La musique enregistrée a rapporté quelque 17,3 milliards de dollars l'an dernier. Les ventes de musique numérique, jusqu'ici à peu près équivalente aux ventes physiques au niveau mondial ont représenté 54% de ce total, a indiqué l'Ifpi dans son rapport annuel. C'est la troisième année consécutive de croissance, et la progression la plus forte depuis que l'Ifpi a commencé à publier des chiffres mondiaux en 1997.

L'industrie musicale n'a cependant pas encore retrouvé ses niveaux d'avant l'arrivée d'internet et du piratage de la musique qui a vu ses ventes s'éroder à partir des années 1990, a souligné Frances Moore, qui préside l'Ifpi, lors d'une conférence de presse téléphonique.

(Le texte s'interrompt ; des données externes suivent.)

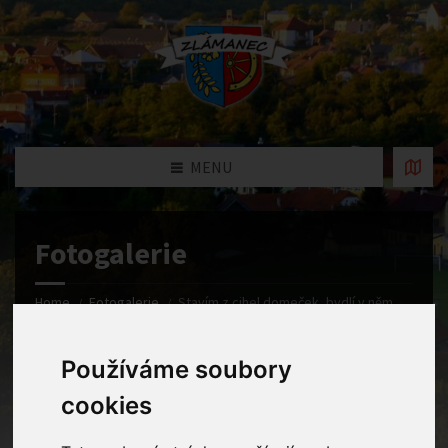
MENU
Fotogalerie
Home
Fotogalerie
Stavím z cihel domeček, bydlí v něm
náš dědeček. Postavím i školku naši, šikovný jsem, viďte braši!
Používáme soubory
cookies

La reprise actuelle est due presque entièrement à la progression des services de streaming incarnés par Spotify, récemment introduit en Bourse, Deezer ou Apple Music. Quelque 176 millions de personnes dans le monde ont payé pour des abonnements à de tels services en 2017, dont 64 millions de nouveaux abonnés, avec encore une forte marge de progression au niveau mondial.

Les ventes physiques ont elles continué à baisser, avec pour exception notable les disques vinyle qui, même s'ils restent l'apanage d'une frange d'audiophiles, ont connu une croissance de 22,3%.